Markets, festivals and events go smoke-free

No smoking

Thirty additional public events where Tasmanians gather to enjoy themselves have been added to the Tasmanian Government's list of smoke-free events.

Environmental Health state manager Stuart Heggie said the additional events included food and wine festivals and a number of major markets across the state.

"From January 2 these events will be designated as smoke-free apart from designated outdoor smoking areas, which need to be well clear of children's activities and where food is sold.
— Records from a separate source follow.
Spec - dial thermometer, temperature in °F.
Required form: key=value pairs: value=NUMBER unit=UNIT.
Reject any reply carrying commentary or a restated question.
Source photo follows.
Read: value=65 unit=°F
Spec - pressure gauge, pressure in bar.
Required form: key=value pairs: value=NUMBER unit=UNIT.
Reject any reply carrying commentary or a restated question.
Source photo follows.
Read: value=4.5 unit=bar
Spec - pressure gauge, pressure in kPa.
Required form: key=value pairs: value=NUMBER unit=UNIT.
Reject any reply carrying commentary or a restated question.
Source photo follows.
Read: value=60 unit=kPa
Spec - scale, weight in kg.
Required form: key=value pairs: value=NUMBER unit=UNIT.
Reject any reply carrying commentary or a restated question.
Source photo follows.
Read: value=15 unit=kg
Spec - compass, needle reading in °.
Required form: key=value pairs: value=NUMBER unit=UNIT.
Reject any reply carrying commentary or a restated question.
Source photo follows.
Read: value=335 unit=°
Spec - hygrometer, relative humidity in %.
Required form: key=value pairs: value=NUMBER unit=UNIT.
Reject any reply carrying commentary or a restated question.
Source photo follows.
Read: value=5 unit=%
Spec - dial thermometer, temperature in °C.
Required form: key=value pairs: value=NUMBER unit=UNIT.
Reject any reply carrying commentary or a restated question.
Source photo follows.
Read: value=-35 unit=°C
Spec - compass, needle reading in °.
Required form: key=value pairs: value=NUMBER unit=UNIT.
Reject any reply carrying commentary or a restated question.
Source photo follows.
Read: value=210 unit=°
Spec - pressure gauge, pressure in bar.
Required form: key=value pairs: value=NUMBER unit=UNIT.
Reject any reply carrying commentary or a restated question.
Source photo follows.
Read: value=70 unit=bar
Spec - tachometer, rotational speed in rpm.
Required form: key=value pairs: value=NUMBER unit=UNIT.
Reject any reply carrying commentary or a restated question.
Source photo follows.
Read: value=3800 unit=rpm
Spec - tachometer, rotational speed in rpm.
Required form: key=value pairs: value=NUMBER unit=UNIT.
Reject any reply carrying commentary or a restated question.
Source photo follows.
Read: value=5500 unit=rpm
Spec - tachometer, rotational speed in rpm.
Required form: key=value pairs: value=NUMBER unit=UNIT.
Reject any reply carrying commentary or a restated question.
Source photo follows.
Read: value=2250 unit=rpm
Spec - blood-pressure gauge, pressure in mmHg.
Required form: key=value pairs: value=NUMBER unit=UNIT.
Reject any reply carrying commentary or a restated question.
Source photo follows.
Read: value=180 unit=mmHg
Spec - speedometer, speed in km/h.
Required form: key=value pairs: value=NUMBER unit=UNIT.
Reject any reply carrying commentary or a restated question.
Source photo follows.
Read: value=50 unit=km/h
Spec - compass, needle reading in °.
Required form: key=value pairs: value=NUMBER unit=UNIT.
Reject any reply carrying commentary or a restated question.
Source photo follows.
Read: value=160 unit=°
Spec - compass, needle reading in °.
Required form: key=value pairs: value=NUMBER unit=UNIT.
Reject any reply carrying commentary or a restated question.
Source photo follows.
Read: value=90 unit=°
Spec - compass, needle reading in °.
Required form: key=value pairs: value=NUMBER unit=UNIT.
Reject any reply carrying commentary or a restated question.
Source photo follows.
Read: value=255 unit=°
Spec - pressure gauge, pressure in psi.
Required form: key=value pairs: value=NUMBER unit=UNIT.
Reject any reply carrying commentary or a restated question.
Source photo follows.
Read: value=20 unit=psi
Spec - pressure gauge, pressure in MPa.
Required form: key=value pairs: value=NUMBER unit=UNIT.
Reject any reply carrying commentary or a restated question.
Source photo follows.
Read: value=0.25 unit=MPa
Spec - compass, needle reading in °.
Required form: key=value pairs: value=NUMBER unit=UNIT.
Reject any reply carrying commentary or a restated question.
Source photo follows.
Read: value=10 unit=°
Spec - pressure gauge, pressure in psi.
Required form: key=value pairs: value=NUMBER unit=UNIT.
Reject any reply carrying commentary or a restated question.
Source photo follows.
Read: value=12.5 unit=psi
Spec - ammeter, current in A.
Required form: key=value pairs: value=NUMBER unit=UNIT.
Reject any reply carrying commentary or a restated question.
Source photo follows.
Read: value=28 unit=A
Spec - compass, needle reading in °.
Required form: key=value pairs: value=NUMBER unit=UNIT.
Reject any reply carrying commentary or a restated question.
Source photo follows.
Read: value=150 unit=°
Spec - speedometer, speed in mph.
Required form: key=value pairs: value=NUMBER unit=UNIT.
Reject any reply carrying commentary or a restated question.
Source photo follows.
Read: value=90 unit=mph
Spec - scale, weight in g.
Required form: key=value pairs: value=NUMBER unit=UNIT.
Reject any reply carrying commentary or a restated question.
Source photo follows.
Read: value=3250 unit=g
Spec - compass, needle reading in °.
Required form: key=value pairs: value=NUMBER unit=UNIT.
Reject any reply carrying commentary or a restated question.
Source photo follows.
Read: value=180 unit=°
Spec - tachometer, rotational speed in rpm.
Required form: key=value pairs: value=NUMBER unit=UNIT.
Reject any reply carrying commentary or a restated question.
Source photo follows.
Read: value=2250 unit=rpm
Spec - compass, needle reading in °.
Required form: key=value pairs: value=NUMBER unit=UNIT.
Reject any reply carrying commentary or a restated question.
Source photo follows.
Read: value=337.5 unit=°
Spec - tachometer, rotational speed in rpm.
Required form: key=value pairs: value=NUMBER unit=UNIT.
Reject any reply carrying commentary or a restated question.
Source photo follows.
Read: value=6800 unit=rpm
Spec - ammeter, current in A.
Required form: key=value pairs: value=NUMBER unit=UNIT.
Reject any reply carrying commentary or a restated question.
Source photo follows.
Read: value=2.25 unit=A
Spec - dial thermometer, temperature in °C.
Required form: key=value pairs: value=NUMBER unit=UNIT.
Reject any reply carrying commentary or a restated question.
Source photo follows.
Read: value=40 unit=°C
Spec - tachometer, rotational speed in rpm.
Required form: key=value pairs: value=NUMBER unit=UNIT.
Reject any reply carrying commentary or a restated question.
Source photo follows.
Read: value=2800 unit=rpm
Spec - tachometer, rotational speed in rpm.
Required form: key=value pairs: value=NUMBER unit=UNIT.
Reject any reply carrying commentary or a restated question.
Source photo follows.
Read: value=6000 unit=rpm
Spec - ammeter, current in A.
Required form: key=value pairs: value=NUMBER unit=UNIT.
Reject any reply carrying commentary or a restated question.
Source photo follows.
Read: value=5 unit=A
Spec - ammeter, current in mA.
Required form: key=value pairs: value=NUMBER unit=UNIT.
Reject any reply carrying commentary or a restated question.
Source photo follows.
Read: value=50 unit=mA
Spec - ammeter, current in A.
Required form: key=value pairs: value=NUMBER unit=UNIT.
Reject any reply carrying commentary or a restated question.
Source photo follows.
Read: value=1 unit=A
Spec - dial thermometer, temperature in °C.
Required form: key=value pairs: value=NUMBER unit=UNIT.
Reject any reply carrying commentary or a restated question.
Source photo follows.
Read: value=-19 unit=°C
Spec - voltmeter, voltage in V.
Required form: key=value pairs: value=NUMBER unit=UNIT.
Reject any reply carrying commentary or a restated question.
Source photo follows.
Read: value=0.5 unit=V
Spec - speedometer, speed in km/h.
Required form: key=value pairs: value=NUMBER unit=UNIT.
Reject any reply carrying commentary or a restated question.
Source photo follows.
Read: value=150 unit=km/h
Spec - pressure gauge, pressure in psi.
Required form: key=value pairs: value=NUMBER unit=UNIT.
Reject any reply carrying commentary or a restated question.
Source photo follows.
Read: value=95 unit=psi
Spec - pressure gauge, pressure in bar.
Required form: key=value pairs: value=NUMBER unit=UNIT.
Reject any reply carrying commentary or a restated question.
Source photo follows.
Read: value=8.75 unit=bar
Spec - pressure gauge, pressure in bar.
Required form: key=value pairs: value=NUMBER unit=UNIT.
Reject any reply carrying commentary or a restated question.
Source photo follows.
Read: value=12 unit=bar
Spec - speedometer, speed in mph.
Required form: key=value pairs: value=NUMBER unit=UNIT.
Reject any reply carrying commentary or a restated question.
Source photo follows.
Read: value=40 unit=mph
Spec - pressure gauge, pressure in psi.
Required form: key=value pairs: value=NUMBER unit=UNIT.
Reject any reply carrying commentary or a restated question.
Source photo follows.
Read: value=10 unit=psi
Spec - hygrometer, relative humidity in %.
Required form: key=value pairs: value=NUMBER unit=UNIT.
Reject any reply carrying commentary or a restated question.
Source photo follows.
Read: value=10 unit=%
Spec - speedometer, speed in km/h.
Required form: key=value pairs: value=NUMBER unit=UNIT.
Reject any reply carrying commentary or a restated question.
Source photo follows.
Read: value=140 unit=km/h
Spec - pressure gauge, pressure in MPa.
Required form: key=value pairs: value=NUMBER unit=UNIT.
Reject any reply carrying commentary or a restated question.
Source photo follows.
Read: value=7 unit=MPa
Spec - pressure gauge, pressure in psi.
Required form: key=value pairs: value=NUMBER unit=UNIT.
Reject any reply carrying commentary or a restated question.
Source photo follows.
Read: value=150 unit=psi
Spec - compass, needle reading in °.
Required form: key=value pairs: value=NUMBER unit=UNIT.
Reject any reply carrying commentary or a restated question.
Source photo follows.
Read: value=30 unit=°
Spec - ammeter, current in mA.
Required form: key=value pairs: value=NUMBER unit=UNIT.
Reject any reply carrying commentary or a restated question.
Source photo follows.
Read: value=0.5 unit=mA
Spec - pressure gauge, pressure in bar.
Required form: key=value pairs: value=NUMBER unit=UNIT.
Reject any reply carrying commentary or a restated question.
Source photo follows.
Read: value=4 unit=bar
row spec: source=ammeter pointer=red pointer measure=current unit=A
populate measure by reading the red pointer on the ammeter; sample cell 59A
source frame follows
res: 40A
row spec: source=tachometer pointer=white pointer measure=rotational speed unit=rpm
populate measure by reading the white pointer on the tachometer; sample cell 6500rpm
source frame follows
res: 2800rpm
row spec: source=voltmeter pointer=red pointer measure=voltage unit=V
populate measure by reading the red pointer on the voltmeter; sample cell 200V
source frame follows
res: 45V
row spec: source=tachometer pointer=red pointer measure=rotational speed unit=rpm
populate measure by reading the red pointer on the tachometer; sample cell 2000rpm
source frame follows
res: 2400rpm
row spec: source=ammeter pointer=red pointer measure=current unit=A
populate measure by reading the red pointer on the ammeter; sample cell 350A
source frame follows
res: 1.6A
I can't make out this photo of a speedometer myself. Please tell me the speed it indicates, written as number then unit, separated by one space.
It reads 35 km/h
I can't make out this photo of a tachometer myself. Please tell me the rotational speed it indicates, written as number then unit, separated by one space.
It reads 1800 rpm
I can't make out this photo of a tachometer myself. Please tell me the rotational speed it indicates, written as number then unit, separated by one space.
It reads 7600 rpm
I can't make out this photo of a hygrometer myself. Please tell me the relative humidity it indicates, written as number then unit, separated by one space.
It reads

"We have taken the time to consult with all the event organisers who have been excellent in working with us to achieve this great result.

"These smoke-free areas are in addition to the completely smoke-free Carols by Candlelight Services held across the state this Christmas as well as the bans that already exist where children play and families gather, and the recently-added patrolled areas of Tasmania's beaches."

Department of Health and Human Services tobacco control officers will be randomly attending events during 2013 to remind patrons to butt out.

"As has been the case with all the smoke-free areas, the emphasis is on education and awareness.

"Penalties are a last resort but of course can and will be issued by our officers if a person persists in smoking in a smoke-free area despite being asked to stop.

"The process for ensuring an event is smoke-free is not an onerous one on organisers, with only a small amount of paperwork required and pre-approved signage available," Mr Heggie said.

The rationale for smoke-free areas and events is clear and simple:

           having smoke-free areas where people gather protects them from harmful second-hand smoke.

           too many Tasmanian children grow up thinking smoking is normal behaviour. By removing the act of smoking from crowded public areas, we limit how much our kids are exposed to smoking and reduce the high number of young people who take up the habit.

           smoke-free areas will make it easier for some people to successfully give up. A 2006 NSW study showed 54 per cent of smokers who had tried to quit found seeing someone smoking was a trigger to relapse, while 40 per cent said smelling a cigarette was a trigger.

Smoke-free public events from 2 January 2013 include:

Food and wine festivals

           Australia Day on the Beach (Kingston)

           Australia Day Breakfast (Bellerive)

           Autumn Festival (New Norfolk)

           Bloomin' Tulips Festival (Wynyard)

           Estia Greek Festival (North Hobart)

           Eve in the City (Devonport)

           Launceston Festivale

           New Year's Eve on Royal (Launceston)

           The Taste of Tasmania (Hobart)

           Taste of Huon (Ranelagh)

           Seafarers Festival (Bellerive)

           Seafest (Triabunna)

           Tamar Valley Beer Festival (Launceston)

           Tasmanian Fruit and Wine Festival (Bellerive)

           Taste the Harvest (Devonport)

           Wooden Boat Festival (Hobart).


Evandale, Glenorchy, Inveresk, Penguin, Salamanca, Sorell.

Music festivals

           Breath of Life (Launceston)

           Clarence Jazz Festival

           Cygnet Folk Festival

           Day on the Green

           MS Fest (Hobart)

           Falls Festival (Marion Bay)

           Summer Music in Tolosa Park

           Symphony Under the Stars (Tolosa Park).

The list of smoke-free markets and festivals will be reviewed after 12 months.